Так вот сейчас, в принципе, можно было бы мне от лазерной темы отойти, переключившись на строительство завода по производству нанометровых чипов и на базе его лаборатории работать над уменьшением площади переноса архитектуры полупроводникового объекта. Путь по которому следовало двигаться, я знал, но сам ни разу его не проходил. И это для меня было особенно интересно. Надоедало уже идти проторенными путями.

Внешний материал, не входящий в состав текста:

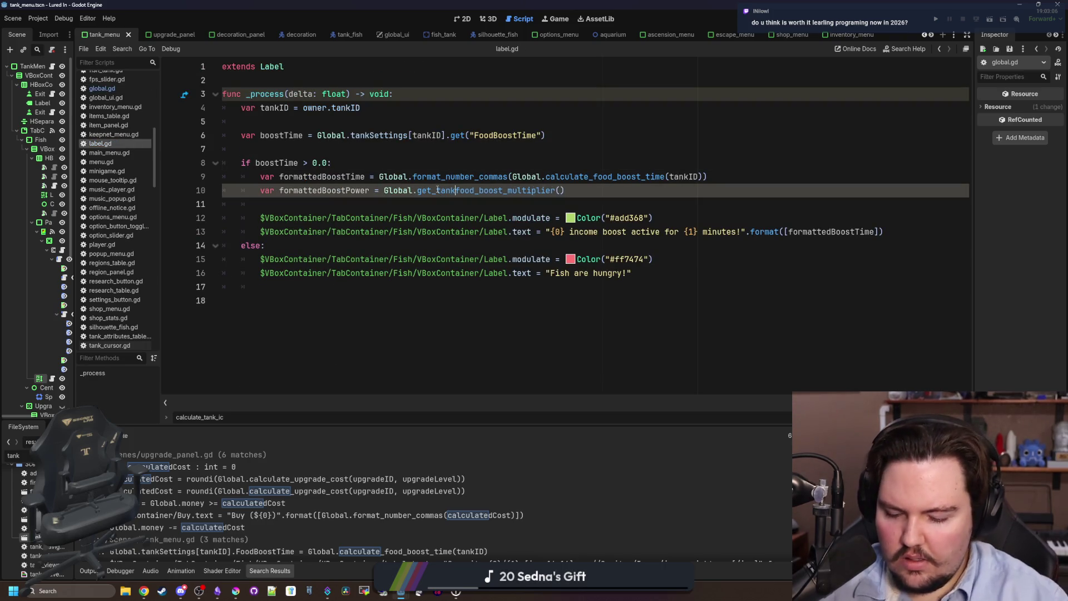
text(_)
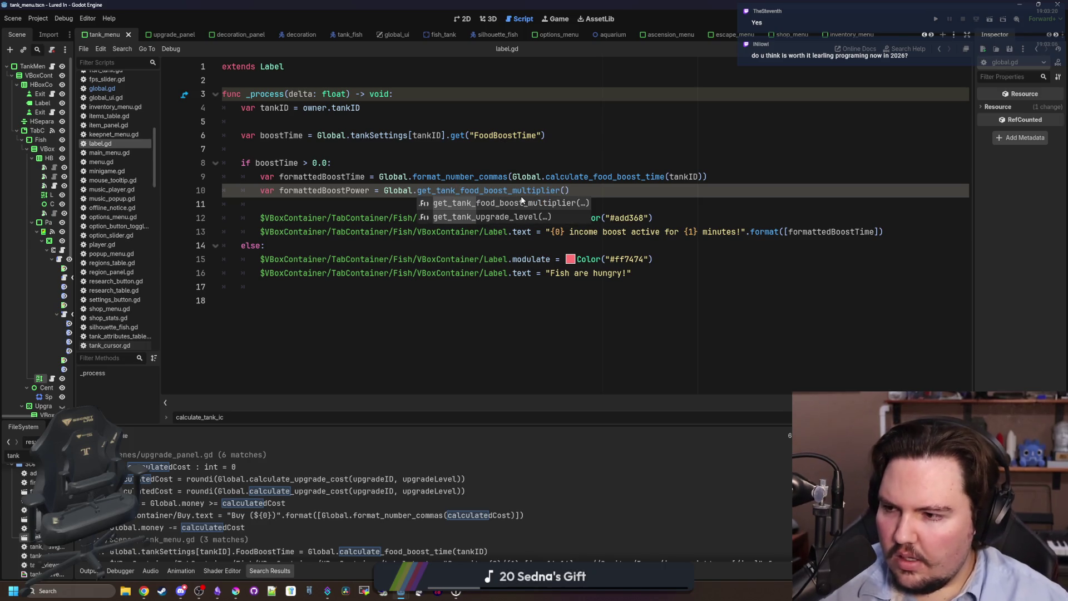
click(564, 192)
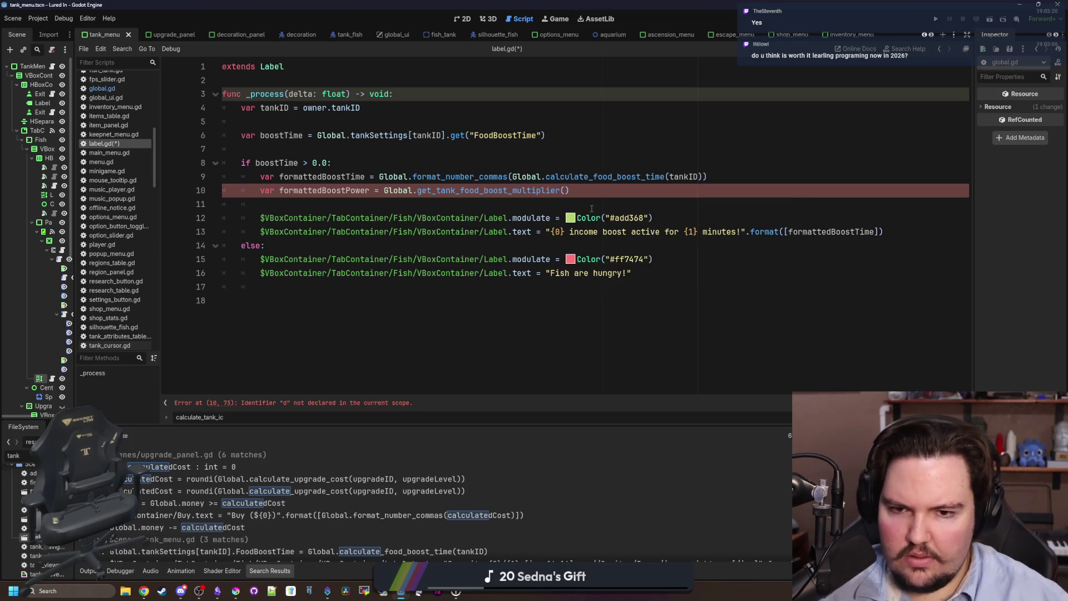
text(tankID)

Оно-то, конечно, для СССР мои разработки были манной небесной, как выразился профессор Басов из МФТИ. Мы уже многого сделали, чтобы СССР не казалась ущербной. Мы, это я и команда советских специалистов в Британии, прошедшая практику на заводах и в лабораториях компании «Рейнбоу» и продолжающих эксперименты с изготовлением микропроцессоров и других полупроводников. Только благодаря им у меня получилось собрать по-настоящему боевую лазерную установку и, кстати, литиевые батареи повышенной мощности и энергоёмкости. Мне и в моём мире нравились батарейки на паре: литий и ди-сульфид-железа. Вот и здесь наши специалисты в Британии собрали такие аккумуляторы. На продажу сии батареи не выставляли, а гнали только в СССР под простейшим европейским брендом, через Индию, естественно. Ха-ха… Емкость такие батареи держали при минусовых температурах бесконечно долго, а это нам в космосе «самое оно».

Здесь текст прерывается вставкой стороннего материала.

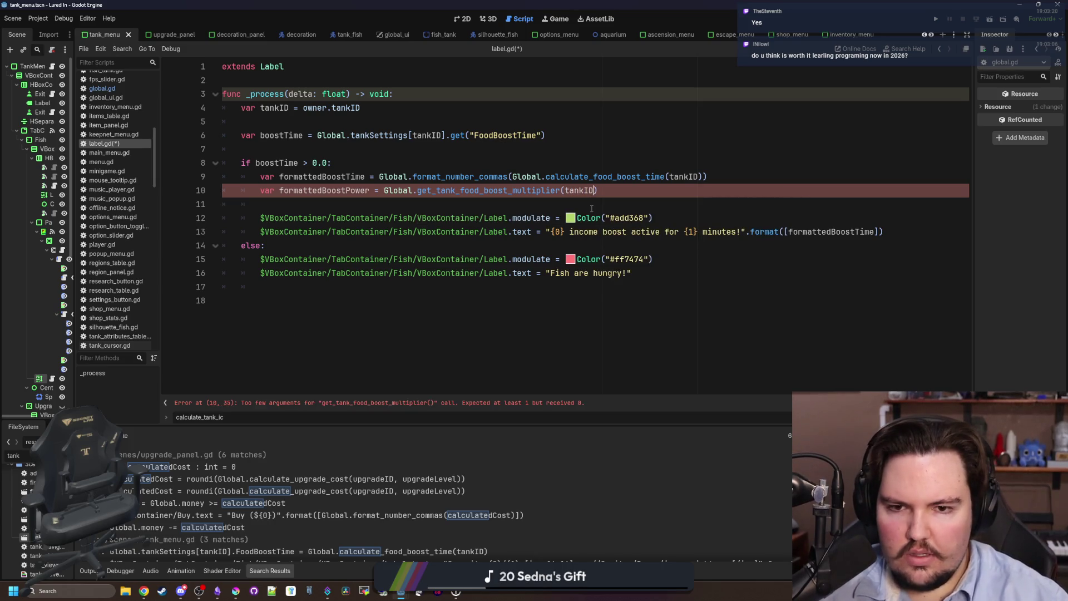
click(591, 208)
key(ctrl+v)
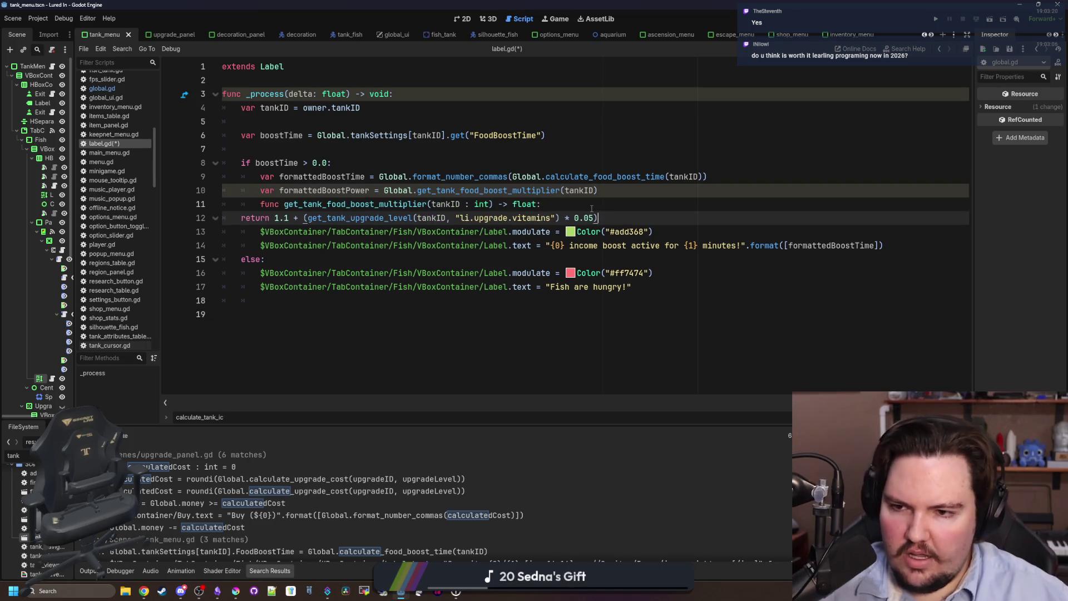
key(ctrl+z)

Под именем Джона Сомерсета я ещё в семьдесят шестом году запатентовал в США сначала литий-ионный аккумулятор, то есть в паре с графитом, а потом и в паре с двойным сульфидом железа. Джон Сомерсет позже продал патент Пьеру Делавалю и теперь пора продавать его Евгению Семёнову. Хе-хе… Или не продавать? Но теперь надо налаживать производство батареек здесь, в СССР, только как?
С другой стороны, это дело Пьера Делаваля следить за своими правами, а не кого-то ещё. Можно ведь продать лицензию. Кстати, точно! Пора завозить оборудование. Но где взять трудящихся? Корейцев что ли завезти?
Так я размышлял, пытаясь уснуть, лёжа на двуспальной одинокой кровати в своём щитовом домике после весьма результативных испытаний боевого лазера. В СССР уже были готовы системы обнаружения динамических целей и системы на них наведения. Кстати, как радио, так и лазерные, которые, если доработать по моим технологиям и с моими диодами, будут невосприимчивы к любым помехам, связанным с погодными условиями.